▶ EXERCICE ÉCRIT: Selon l'extrait consacré au tableau de Ghislandi, pour quel prix la Ville de Lyon a-t-elle acquis cette toile en 1958 ?

++++ EXTRAIT CHOISI

Le 20 avril 1940 est mort à Paris Frederico Gentili di Giuseppe, Juif venu d'Italie et résidant en France avec l'ensemble de sa famille. Il laissait deux enfants qui, en juin 1940, durent quitter leur domicile parisien pour échapper aux graves menaces pesant sur eux. Et, pendant leur absence et sans que la famille en soit, bien entendu, informée, un administrateur judiciaire a été désigné par le Tribunal de Grande Instance de Paris, pour gérer la succession de leur père.
En 1941, quelques mois plus tard, une deuxième décision va autoriser l'Administrateur judiciaire à vendre les meubles de cette famille et, plus particulièrement, une collection de tableaux. C'est ainsi que Me Rheims, Commissaire priseur bien connu, a vendu en 1941 aux enchères publiques, à une galerie dénommée Heim à Paris, une toile de Vittorio Ghislandi, "Portrait d'un jeune sculpteur". Ghislandi est un peintre italien important du XVIIe siècle.
En 1958, ce tableau qui appartenait, par conséquent, à la Galerie Heim, a été vendu à la Ville de Lyon pour le prix de 2.700.000 F : il s'agissait, bien entendu, d'anciens francs. Ce tableau est actuellement au Musée Saint-Pierre. Je l'ai vu la semaine dernière, avec d'autres élus ; c'est vraiment un tableau de très grande qualité et c'est aussi l'avis des experts et des conservateurs de Paris et de Lyon qui l'ont examiné.
Aujourd'hui, ce tableau fait l'objet d'une revendication de la part de la famille di Giuseppe et nous avons, avec l'administration de cette Ville, fait un examen attentif de ce dossier du point de vue juridique. La question est de savoir si la Ville, incontestablement possesseur de bonne foi, doit restituer ou non ce tableau ? Personnellement, je considère qu'il doit être répondu favorablement à cette demande et nous pensons que doit être appliquée, sans aucune réserve, une disposition d'une ordonnance de 1945 que j'aimerais lire au Conseil municipal, car elle nous permet de faire un retour sur l'histoire de notre pays à ce moment-là. C'est l'article premier de cette ordonnance qui mérite lecture et examen.
"Les personnes physiques ou morales ou leurs ayants-cause, dont les biens, droits ou intérêts, ont été l'objet, même avec leur concours matériel, d'actes, de dispositions, accomplis en conséquence de mesures de séquestre, d'administration provisoire" -c'est notre cas- "de gestion de liquidation" -c'est encore notre cas-" de confiscation, de toute autre mesure exorbitante de droit commun, en vigueur au 10 juin 1940 et accomplies, soit en vertu des prétendus lois, décrets et arrêtés, règlements ou décisions de l'autorité de fait se disant Gouvernement de l'Etat français, soit par l'ennemi sur son ordre ou son inspiration, pourront (sur le fondement d'un certain nombre de dispositions) en faire constater la nullité" et l'article dit ceci dans sa disposition finale : "cette nullité est une nullité de droit" ; et ce qui est intéressant aussi c'est de citer les premières lignes de l'article 4 de la même ordonnance qui est une dérogation au principe que les juristes connaissent bien, "article 4 : l'acquéreur ou les acquéreurs successifs sont considérés comme possesseurs de mauvaise foi au regard du propriétaire dépossédé".

++++++++
++++ EXTRAITS DE DONNÉES

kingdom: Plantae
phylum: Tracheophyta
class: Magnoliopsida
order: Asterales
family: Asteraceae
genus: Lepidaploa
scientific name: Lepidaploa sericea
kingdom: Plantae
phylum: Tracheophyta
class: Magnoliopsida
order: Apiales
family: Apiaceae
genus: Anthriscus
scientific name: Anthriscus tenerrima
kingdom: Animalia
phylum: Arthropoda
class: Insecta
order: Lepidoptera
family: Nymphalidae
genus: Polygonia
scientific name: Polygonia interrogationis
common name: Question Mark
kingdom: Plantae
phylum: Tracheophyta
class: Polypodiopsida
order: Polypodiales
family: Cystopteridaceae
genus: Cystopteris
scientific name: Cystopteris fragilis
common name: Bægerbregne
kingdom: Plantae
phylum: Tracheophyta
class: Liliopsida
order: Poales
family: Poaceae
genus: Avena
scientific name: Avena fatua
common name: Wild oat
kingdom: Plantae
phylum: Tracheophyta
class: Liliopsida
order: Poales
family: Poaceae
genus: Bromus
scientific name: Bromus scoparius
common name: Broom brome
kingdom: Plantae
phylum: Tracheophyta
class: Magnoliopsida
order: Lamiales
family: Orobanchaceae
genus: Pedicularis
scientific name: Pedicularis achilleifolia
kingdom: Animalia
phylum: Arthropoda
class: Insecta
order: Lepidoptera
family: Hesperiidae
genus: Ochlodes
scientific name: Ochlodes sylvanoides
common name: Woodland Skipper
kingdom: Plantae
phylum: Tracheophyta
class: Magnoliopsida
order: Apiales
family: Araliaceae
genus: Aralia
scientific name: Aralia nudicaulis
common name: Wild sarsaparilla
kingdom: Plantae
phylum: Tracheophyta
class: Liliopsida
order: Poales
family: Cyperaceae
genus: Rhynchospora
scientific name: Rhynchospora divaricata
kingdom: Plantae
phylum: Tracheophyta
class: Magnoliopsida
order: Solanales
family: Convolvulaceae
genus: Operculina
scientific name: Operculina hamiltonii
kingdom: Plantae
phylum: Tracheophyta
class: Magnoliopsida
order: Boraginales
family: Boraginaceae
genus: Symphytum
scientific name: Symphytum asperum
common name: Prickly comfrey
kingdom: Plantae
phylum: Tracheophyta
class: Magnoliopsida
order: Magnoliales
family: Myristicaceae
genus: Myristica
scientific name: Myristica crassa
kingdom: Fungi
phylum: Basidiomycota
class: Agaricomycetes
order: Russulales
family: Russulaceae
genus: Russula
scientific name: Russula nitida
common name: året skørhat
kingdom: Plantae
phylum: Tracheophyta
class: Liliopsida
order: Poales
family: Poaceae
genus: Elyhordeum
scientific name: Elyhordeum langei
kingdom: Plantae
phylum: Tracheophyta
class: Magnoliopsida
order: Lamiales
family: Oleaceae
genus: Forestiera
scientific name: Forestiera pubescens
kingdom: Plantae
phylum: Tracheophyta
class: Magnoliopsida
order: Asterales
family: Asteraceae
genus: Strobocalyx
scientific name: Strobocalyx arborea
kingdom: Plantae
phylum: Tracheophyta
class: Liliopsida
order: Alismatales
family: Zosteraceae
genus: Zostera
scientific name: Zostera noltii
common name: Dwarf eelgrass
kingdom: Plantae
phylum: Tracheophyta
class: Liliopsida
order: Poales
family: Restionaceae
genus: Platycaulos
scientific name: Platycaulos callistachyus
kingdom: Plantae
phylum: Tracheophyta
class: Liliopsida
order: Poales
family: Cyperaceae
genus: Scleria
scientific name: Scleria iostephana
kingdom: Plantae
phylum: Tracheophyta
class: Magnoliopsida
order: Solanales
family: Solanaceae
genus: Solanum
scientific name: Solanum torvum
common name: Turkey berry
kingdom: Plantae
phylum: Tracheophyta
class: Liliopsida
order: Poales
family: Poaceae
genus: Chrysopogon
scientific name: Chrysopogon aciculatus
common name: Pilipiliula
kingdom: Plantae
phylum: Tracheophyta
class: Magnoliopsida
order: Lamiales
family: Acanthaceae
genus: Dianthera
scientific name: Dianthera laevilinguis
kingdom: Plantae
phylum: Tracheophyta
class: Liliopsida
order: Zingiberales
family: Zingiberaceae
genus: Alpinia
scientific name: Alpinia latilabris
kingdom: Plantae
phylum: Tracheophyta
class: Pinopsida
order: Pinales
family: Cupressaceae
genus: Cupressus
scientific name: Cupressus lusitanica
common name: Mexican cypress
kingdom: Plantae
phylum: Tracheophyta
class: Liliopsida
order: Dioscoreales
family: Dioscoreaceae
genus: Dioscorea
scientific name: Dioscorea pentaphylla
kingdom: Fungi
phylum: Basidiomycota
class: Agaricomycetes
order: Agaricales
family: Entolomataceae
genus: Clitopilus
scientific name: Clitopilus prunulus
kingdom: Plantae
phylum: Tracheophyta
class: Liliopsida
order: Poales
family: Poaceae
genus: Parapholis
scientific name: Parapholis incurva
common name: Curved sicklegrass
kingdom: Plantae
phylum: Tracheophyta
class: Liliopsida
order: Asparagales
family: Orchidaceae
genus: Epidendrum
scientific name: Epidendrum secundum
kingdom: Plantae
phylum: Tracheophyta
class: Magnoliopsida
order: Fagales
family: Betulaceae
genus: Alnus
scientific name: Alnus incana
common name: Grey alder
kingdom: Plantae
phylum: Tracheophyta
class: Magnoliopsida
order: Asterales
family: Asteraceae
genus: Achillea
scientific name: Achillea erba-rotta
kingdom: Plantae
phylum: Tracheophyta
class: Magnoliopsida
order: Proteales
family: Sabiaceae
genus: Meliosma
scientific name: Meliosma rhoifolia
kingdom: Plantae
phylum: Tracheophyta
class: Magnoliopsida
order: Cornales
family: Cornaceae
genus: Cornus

++++++++

▶ RÉPONSE ATTENDUE: Pour 2.700.000 F, en anciens francs.